Advocacy Environment Health and Safety Undas

Health and Environmental Advocates Call on the Public Not to Burn Trash in Cemeteries

26 October 2019, Quezon City. Health and environmental advocates raised the alarm against the dangers of open burning as citizens started flocking to cemeteries to clean up the graves of their deceased relatives in time for the upcoming observance of Undas.

Garbage burns at Manila South Cemetery despite the national ban on open burning (photos taken on 27 October 2019).

Through a joint statement, public health expert Dr. Maricar Limpin and zero waste campaigner Jove Mendoza reminded the people that open burning is unhealthy, as well as illegal and punishable under the country’s environmental laws.

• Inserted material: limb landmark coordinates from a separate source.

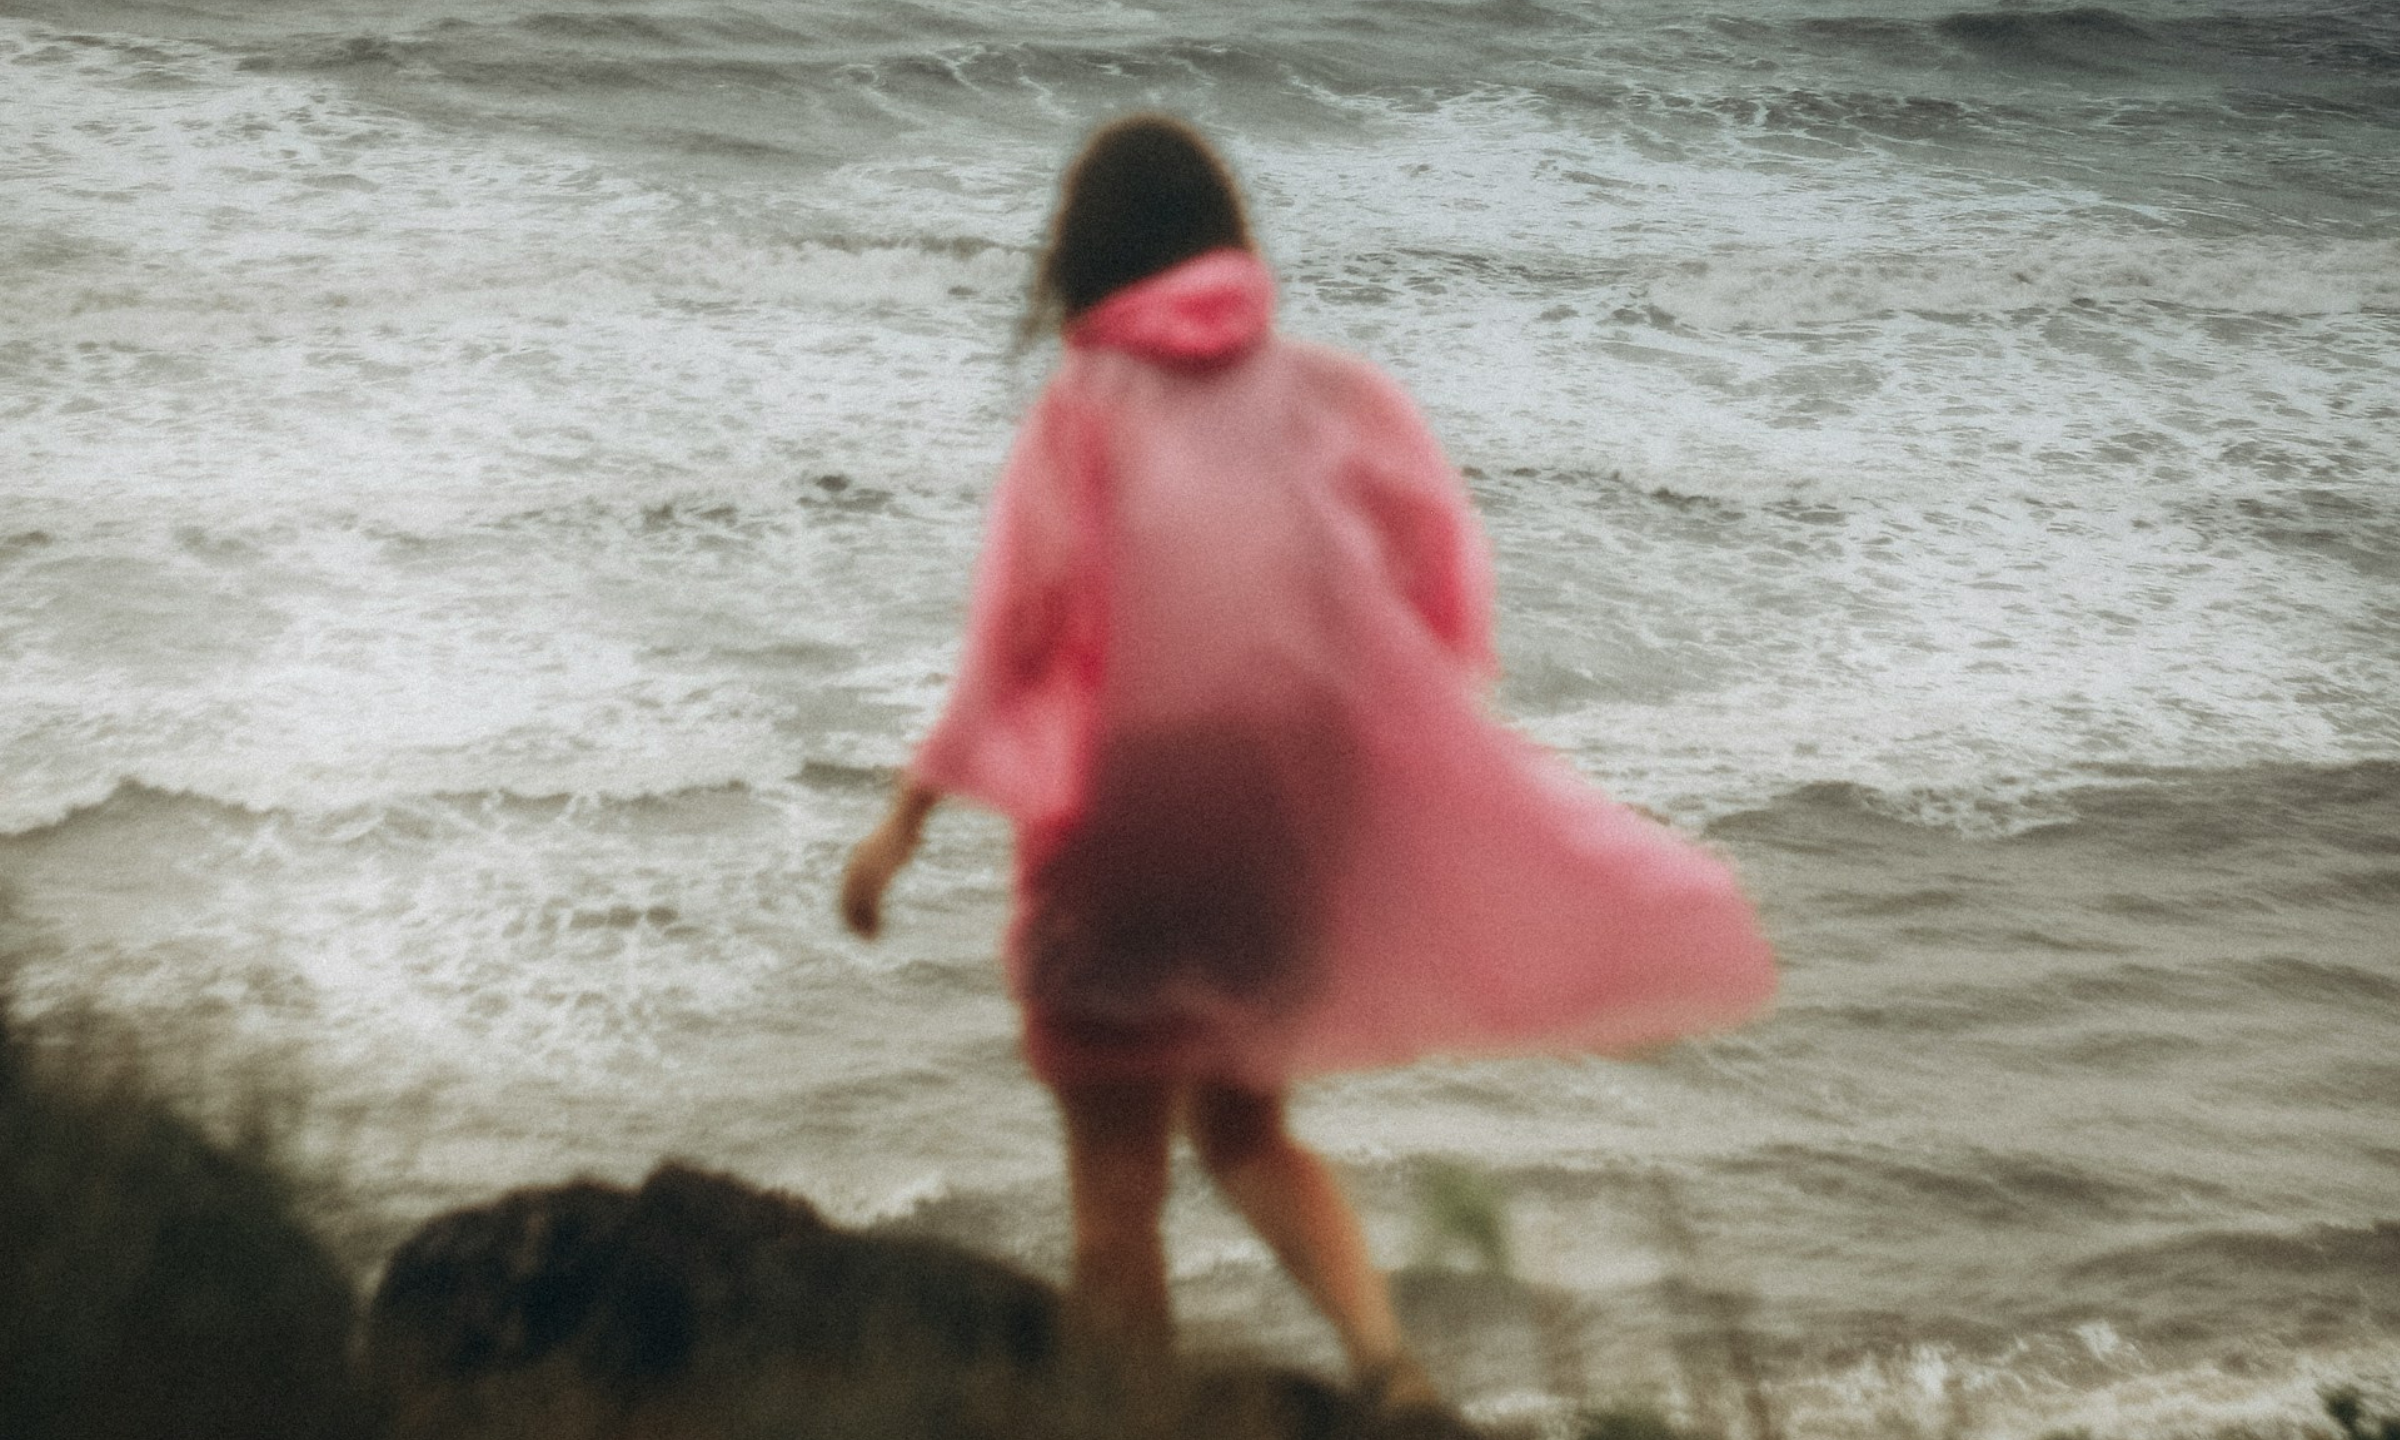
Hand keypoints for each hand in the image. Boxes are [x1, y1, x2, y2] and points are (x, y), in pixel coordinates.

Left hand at [839, 783, 937, 938]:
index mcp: (857, 858)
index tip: (857, 922)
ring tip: (870, 941)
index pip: (846, 890)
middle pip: (847, 902)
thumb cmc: (905, 824)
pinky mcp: (877, 877)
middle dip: (853, 921)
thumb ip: (898, 846)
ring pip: (857, 908)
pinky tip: (877, 934)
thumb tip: (912, 842)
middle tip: (862, 937)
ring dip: (862, 927)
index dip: (849, 908)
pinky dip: (871, 923)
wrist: (904, 816)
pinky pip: (870, 907)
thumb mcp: (898, 838)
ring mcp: (865, 872)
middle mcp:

“The open burning of discards from the sprucing up of the tombs of our dearly departed ones should be completely avoided for various health reasons,” said Limpin, a well-known pulmonologist and Secretary of the Philippine College of Physicians.

“Open burning generates environmental pollutants such as smoke and soot containing toxic fine particles and other substances of concern that can get into the lungs and the bloodstream. Exposure to these pollutants can cause breathing difficulties and trigger asthma, bronchitis and other respiratory illnesses, especially among children, the elderly and those already suffering from weakened immune systems,” she said.

Aside from particulates, open burning is known to produce other harmful contaminants such as dioxins, greenhouse gases like carbon dioxide, heavy metals like lead, polycyclic aromatic hydrocarbons, and other pollutants.

“Because of its known negative effects on public health and the environment, open burning has been banned under our national laws as well as city, municipal and barangay ordinances as an essential pollution prevention measure,” pointed out Benosa, Zero Waste Campaigner, EcoWaste Coalition.

Among the laws banning and penalizing open burning are Republic Act 9003, or the Ecological Solid Waste Management Act, and Republic Act 8749, or the Clean Air Act, he said.

RA 9003 lists “the open burning of solid waste” as one of the prohibited acts punishable with a fine of P300 to P1,000 or imprisonment for one to 15 days, or both.

While R.A. 8749 states that “no person shall be allowed to burn any materials in any quantities which shall cause the emission of toxic and poisonous fumes.”

“Instead of burning discards, we appeal to cemetery administrators and visitors to follow the provisions of RA 9003, which requires the segregation of discards at source and their ecological management such as by composting the biodegradables and recycling the recyclables,” said Benosa

“Grass clippings, plant cuttings, and other organics are better turned into compost rather than toxic smoke and soot,” he added.